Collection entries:
──────

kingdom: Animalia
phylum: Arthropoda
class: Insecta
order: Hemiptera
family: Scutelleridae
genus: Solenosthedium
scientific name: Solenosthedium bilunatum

──────

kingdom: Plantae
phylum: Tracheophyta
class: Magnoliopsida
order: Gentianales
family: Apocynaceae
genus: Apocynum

──────

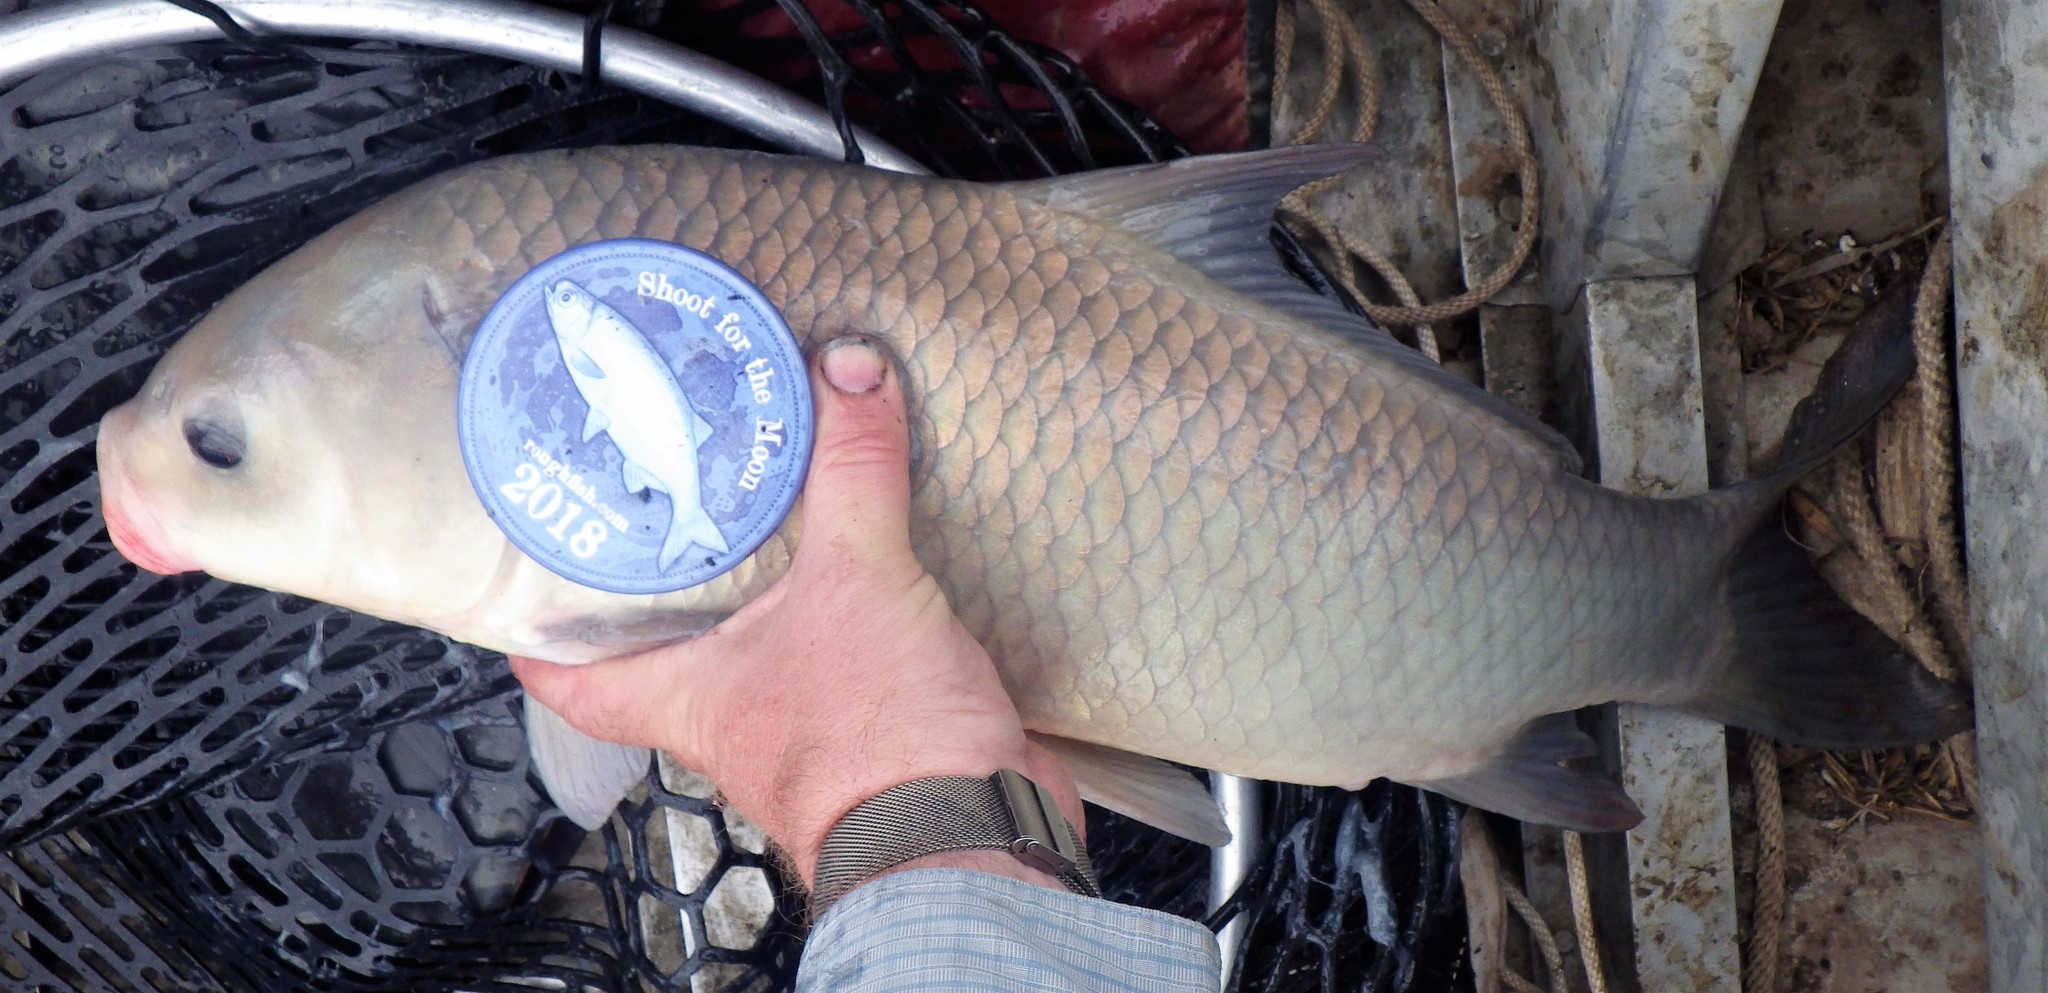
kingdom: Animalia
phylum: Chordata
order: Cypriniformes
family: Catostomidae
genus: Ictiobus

──────

▶ AIM OF THE EXERCISE: Can you rewrite the lines starting at "phylum: Arthropoda" and ending at "scientific name: Solenosthedium bilunatum", replacing "scientific name" with "species name" and keeping everything else the same?

▶ WRITTEN RESPONSE:
phylum: Arthropoda
class: Insecta
order: Hemiptera
family: Scutelleridae
genus: Solenosthedium
species name: Solenosthedium bilunatum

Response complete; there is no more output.